A climate action forum has been scheduled for Sunday afternoon at Roberts Creek Hall “to make a Green New Deal and climate action a reality” on the Sunshine Coast, according to organizers.
The event is a follow-up to a couple of Green New Deal town halls held in Gibsons and Sechelt last May, where about 200 people gathered to share ideas for measures to tackle climate change and biodiversity loss while creating jobs, and how to mobilize governments.
Those sessions were part of more than 150 that took place across the country, organized by the Pact for a Green New Deal, a non-partisan initiative that launched last May.
This Sunday the results of those local discussions will be shared by Alaya Boisvert, who organized the Sechelt town hall. Key topics that were “repeated over and over again,” Boisvert said, included halting oil and gas industry subsidies, transitioning to renewable energy and creating retraining programs “for workers from polluting industries,” investing in green transit, eliminating single-use plastics, protecting forests and waterways, honouring Indigenous rights, and ensuring clean drinking water and affordable housing.
The forum is also meant to introduce the public to Sunshine Coast groups already working on environmental initiatives, and to brainstorm ideas for action, said co-organizer Danika Dinsmore, who is also a substitute teacher.
Longstanding groups such as Elphinstone Logging Focus and representatives from Zero Waste Canada will hold breakout sessions along with newer organizations such as Plastics Coalition, Youth for Climate Action and the recently formed Teachers’ Climate Action Team.
That independent group is “still in the forming stages,” and is in conversation with School District No. 46, said Dinsmore who is a founding member. “We are currently finding allies in schools and looking for support,” she said of the group, which intends to support students.
“When they have ideas and actions and plans, we want to be able to support them in what they’re doing, as well as give them accurate information and be a support system for when they’re feeling pretty negative,” said Dinsmore.
“I’ve heard some pretty sad things from students.
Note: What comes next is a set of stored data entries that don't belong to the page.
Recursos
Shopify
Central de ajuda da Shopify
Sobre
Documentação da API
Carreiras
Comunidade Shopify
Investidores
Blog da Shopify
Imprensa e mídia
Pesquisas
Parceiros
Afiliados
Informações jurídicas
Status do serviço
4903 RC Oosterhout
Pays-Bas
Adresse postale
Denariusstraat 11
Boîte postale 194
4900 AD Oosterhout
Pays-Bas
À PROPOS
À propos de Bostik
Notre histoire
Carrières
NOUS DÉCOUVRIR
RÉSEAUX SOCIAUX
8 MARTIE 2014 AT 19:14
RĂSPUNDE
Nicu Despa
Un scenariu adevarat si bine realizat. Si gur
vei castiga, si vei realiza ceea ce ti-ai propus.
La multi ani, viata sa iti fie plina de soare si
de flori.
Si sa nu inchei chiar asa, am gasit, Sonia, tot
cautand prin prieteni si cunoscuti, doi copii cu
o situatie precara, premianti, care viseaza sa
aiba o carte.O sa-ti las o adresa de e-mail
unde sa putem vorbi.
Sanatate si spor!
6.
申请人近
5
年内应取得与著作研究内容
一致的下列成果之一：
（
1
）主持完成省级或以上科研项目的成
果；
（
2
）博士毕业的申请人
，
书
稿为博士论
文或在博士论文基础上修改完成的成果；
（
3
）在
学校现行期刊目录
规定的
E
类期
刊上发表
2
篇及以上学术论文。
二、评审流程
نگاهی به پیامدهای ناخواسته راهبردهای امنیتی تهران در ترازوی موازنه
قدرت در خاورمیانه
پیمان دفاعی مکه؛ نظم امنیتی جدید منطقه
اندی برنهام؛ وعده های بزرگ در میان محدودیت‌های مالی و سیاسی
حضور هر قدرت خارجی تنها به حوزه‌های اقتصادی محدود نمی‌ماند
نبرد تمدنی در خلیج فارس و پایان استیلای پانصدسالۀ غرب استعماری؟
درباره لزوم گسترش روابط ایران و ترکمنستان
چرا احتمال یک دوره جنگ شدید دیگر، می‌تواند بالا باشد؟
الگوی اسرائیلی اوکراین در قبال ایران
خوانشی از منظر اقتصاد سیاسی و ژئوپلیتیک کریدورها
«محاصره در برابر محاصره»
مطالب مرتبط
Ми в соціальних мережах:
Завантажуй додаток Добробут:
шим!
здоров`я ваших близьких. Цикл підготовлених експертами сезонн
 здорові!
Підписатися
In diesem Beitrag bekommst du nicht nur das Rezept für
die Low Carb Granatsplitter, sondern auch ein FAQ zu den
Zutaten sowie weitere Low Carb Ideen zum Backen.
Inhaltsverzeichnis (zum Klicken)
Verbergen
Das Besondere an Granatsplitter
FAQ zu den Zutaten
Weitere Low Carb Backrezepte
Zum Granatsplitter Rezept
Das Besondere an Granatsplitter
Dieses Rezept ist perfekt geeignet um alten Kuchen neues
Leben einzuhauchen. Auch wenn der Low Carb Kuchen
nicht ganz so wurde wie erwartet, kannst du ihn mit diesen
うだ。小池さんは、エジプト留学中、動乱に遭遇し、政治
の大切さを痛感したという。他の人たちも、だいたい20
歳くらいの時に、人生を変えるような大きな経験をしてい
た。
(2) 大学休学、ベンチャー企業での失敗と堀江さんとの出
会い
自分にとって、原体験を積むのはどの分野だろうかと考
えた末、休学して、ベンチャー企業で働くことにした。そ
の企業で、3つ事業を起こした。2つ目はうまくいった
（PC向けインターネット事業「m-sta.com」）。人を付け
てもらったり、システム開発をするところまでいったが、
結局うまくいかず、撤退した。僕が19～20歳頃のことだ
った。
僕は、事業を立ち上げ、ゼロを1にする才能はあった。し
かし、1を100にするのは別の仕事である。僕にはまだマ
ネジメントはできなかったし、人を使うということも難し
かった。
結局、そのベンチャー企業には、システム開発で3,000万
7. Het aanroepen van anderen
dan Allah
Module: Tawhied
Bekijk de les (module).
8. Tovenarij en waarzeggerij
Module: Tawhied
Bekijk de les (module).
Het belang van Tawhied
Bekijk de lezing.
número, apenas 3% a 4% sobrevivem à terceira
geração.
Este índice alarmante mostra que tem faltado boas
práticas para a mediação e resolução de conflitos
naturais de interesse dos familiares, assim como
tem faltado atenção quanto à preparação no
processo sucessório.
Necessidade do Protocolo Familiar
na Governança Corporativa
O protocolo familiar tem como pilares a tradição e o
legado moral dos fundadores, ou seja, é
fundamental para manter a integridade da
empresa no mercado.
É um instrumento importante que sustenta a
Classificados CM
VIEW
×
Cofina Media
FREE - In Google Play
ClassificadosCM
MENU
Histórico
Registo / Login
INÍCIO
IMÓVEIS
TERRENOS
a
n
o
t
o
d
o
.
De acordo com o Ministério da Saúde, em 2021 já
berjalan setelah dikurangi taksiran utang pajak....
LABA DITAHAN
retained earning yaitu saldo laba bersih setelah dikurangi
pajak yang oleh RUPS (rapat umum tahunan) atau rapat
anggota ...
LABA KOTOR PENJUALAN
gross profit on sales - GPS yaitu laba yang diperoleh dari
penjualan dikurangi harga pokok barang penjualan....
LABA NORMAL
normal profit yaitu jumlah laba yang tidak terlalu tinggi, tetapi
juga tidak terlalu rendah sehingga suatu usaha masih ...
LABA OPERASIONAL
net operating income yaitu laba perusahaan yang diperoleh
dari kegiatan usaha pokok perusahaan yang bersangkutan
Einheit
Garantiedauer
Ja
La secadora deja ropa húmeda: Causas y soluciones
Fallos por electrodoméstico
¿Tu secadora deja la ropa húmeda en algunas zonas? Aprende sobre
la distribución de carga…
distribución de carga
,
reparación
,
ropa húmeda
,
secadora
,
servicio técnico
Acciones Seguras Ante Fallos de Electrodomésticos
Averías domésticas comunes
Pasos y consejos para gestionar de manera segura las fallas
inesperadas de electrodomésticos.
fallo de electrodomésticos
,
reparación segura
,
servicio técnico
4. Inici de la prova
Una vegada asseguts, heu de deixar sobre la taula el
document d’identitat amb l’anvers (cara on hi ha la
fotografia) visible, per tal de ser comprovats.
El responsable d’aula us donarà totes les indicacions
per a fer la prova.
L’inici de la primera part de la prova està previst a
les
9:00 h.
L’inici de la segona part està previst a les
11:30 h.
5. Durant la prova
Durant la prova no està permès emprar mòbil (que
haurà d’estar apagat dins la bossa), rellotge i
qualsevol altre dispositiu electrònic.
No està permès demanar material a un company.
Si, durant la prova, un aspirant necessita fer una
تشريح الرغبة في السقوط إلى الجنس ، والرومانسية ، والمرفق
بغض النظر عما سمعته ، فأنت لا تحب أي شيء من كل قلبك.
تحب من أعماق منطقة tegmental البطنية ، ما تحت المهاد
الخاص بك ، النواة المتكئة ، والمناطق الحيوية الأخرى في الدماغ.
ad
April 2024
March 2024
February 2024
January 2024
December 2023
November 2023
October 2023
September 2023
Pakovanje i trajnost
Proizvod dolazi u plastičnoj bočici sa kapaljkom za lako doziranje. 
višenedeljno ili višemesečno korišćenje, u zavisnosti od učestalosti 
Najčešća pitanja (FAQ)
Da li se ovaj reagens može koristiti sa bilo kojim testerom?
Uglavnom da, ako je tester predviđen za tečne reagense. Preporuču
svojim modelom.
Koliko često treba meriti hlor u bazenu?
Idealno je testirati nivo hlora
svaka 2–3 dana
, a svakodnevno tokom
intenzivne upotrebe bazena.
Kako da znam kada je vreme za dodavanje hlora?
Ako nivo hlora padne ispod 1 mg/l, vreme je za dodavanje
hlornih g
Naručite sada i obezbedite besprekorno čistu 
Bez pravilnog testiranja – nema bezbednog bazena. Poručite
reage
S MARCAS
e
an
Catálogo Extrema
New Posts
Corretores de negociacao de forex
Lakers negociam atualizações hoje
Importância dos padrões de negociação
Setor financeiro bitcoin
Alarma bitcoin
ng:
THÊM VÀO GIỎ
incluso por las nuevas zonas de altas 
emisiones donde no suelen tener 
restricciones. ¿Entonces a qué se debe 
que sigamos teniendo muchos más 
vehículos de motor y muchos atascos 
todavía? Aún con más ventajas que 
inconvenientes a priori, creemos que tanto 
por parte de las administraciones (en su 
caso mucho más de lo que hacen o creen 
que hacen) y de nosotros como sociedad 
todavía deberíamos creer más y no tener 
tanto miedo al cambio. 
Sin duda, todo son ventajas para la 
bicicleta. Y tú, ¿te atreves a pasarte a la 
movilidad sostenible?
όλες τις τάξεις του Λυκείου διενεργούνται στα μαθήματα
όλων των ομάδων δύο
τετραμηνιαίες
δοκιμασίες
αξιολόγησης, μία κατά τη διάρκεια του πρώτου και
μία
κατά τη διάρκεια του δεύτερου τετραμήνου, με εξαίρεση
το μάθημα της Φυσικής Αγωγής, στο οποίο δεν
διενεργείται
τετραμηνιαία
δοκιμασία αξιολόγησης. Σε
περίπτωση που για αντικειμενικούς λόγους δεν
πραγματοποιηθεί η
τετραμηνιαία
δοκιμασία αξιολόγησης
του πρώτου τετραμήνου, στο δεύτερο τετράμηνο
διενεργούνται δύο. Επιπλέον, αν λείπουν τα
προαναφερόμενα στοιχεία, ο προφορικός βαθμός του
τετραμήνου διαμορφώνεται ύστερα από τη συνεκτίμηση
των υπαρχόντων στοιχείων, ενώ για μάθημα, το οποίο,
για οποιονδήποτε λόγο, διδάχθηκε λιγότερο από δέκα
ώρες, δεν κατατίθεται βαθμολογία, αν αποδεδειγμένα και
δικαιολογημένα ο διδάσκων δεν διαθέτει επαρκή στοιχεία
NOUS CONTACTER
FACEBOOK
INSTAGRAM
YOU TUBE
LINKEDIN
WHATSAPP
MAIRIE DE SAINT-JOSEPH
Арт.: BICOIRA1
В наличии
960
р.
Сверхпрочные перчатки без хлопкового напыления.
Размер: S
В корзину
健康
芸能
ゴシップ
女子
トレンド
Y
A student once said, ‘We should all just die. Humans are horrible.’ That’s the kind of grief we’re dealing with,” she said.
“The best way to get out of grief and despair is action, is joining something and doing something.”
One group that has taken that message on is Students for Climate Action, which helped mobilize students to strike for action on climate change last spring. They will also be attending the forum, which is taking place days before two global climate strikes. On Sept. 20, youth involved in the Fridays for Future network are expected to hold a large strike, including on the Sunshine Coast. That event corresponds to a UN emergency climate summit, which is set for Sept. 23. The following Friday, Sept. 27, people of all ages are invited to strike.
On the Sunshine Coast, Persephone Brewing Company – which is also participating in Sunday’s climate action forum – has announced that it will be closing its doors to allow staff to picket in front of the brewery in the afternoon. Participating staff will be paid regular wages, the company said.
In a news release, the brewery also called for other businesses to do the same. “Let’s make sure politicians know what is important to us – saving the only planet we will ever have. Whether you join us here, or in front of your own business, please shut down for a few hours to stand up for what matters.”